We expect that the identification and understanding of the nature of protein condensation diseases that we report will promote the development of effective therapeutic strategies for their screening and treatment.
Ranking of human diseases based on their links with genes encoding
droplet-forming proteins.
9277 diseases from the curated resources (Sheet 1) and 21552 diseases from all resources
(Sheet 2) in the DisGeNet database were ranked by the fraction of disease-associated
genes, which encode droplet-forming proteins. The ranking evaluates the contribution of
experimental (MLO) and predicted (PC) droplet-forming proteins to the disease by comparing
it to those of non-condensate forming proteins. We also detail the orphan diseases (from
OrphaNet database
), which are associated with condensate-forming proteins (Sheet 3),
which may help identifying the potential disease mechanism.
Curated data (Sheet 1): The 5803 diseases in the table are taken from the 9277 diseases in
curated resources in the DisGeNet database, and ranked by the number of genes encoding
droplet-forming proteins. The sheet lists the disease-associated genes and encoded proteins
that are components of membraneless organelles (MLO) and proteins predicted to form
droplets (PC).
All data (Sheet 2): The 16393 diseases in the table are taken from the 21552 diseases in all
resources in the DisGeNet database and ranked by the fraction of genes encoding droplet-forming proteins.
Orphan diseases (Sheet 3): A list of rare (orphan) diseases with at least one third of the
contributing genes associated with protein condensation.
Disease-associated missense mutations in droplet-promoting regions of
experimentally identified droplet-forming proteins and diseases ranked by
the contribution of missense mutations in droplet-promoting regions.
Causality of condensate perturbations in protein condensation diseases is supported by
disease-associated missense mutations, which affect droplet-promoting regions (DPRs).

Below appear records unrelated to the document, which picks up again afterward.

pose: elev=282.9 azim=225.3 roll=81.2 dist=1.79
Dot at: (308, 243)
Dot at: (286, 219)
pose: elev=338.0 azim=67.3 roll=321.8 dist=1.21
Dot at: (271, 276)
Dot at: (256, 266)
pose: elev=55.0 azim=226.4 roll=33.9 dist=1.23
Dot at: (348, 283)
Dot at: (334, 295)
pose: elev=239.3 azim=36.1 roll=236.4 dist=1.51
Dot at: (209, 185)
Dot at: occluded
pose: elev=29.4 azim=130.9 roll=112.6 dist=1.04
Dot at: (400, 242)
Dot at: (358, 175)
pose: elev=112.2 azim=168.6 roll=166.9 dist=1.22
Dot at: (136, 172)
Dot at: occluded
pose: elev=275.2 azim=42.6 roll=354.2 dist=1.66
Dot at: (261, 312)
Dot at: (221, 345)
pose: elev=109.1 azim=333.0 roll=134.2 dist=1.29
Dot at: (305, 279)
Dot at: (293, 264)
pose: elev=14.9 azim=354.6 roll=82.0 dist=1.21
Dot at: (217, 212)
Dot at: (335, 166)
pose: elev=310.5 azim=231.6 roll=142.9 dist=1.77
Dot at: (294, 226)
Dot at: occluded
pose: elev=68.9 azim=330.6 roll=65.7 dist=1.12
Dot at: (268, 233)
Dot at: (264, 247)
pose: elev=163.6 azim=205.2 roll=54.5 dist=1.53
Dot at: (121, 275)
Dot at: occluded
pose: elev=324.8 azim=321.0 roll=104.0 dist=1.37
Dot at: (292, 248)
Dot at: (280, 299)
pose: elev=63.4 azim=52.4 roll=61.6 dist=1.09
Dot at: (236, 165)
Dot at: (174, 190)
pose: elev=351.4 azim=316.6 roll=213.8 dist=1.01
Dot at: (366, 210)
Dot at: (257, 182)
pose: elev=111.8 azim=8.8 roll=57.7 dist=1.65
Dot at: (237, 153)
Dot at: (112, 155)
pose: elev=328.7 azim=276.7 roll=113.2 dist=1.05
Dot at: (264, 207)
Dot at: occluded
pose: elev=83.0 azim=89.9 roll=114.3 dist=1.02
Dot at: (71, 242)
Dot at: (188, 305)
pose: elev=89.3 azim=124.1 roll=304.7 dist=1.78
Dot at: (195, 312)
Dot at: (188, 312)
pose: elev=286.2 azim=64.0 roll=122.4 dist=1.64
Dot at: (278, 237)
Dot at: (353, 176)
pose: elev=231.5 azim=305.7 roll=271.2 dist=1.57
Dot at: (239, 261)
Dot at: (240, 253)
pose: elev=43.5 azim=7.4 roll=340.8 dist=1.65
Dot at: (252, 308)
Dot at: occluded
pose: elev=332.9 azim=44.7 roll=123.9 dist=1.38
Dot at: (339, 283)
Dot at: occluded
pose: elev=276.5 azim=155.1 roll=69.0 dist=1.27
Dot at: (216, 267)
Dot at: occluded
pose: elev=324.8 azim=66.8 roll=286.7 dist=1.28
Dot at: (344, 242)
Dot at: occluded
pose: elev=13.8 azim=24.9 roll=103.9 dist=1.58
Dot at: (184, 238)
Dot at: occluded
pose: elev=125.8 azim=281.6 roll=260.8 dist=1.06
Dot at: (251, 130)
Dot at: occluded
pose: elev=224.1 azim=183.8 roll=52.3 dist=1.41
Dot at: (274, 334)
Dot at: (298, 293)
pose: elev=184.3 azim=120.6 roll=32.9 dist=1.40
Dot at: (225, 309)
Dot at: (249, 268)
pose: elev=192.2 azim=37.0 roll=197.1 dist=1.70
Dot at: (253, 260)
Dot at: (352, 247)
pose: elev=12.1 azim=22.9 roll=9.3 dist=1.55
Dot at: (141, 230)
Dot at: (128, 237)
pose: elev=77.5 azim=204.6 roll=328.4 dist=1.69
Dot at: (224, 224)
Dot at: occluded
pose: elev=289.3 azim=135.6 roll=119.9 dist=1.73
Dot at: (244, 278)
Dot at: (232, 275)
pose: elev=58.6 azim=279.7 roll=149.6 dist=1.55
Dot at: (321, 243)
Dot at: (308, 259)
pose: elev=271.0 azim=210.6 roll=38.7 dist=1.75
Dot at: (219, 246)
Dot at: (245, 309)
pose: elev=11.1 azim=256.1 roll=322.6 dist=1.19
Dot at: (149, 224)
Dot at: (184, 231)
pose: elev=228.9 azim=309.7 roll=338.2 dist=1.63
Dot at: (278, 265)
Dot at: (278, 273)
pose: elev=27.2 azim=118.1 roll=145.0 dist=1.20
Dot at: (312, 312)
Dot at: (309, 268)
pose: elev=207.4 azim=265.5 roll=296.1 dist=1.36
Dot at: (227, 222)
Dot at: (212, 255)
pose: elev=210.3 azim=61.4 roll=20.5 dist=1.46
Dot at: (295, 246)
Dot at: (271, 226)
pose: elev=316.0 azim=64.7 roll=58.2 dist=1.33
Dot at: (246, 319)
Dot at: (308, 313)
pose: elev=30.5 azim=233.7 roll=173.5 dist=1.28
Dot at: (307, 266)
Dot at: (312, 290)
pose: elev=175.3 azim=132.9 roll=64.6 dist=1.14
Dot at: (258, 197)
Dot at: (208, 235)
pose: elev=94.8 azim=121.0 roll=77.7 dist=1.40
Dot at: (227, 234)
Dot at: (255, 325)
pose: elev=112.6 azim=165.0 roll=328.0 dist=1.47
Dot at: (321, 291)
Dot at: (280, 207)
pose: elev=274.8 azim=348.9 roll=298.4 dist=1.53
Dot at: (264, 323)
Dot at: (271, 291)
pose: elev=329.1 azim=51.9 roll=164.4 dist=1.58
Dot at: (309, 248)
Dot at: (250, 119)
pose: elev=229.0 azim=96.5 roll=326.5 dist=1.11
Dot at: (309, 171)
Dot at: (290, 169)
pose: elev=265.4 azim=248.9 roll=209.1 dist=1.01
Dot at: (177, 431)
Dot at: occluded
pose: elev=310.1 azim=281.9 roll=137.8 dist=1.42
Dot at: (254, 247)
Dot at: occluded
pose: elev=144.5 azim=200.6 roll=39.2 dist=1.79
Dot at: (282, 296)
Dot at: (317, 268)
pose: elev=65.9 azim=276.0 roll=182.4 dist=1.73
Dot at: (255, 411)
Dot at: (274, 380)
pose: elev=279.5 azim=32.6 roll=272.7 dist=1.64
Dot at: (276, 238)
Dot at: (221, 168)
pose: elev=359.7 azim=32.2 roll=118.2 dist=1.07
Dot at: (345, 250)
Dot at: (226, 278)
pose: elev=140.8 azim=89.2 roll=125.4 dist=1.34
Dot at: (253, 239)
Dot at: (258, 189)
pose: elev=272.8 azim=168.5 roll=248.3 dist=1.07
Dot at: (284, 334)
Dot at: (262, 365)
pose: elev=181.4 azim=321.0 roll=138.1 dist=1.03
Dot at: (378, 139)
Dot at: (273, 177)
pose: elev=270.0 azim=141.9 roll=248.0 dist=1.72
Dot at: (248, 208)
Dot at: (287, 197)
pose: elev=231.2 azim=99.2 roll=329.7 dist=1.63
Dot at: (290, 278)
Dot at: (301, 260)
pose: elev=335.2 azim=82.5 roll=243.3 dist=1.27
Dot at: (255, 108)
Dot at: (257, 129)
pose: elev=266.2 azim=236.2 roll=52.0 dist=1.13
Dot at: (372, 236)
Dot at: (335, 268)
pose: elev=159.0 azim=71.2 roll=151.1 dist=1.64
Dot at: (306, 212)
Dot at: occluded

Droplet-promoting regions are prone to form disordered interactions and facilitate the
partitioning of proteins into condensates 1 . Thus we analyzed 644,521 disease-associated
missense mutations of 17450 human proteins in the Human Variants Database 3, for their
position in the protein sequence. We computed the fraction of missense mutations in droplet-
promoting regions Nmut(DRP)/Nmut(tot), and identified proteins, where > 70% of the missense
mutations are associated with droplet-promoting regions of experimentally identified
condensate-forming proteins (Sheet 1). Then we ranked the diseases, which are associated
with proteins in Sheet 1 by the fraction of disease-associated missense mutations of droplet-
forming proteins (Sheet 2). This ranking evaluates the contribution of missense mutations of
experimental (MLO) and predicted (PC) droplet-forming proteins to the disease by comparing
it to those of non-condensate forming proteins.
DPR mutations (Sheet 1): Proteins forming membraneless organelles (MLOs) with over
70% disease-associated missense mutations associated with droplet-regions. We also list
the diseases, which are associated with these proteins.
HuVarBase (Sheet 2): Diseases associated with proteins, where > 70% of missense
mutations are in droplet-promoting regions. Diseases were ranked by the fraction of disease-associated missense mutations of droplet-forming proteins as compared to those of non-condensate forming proteins.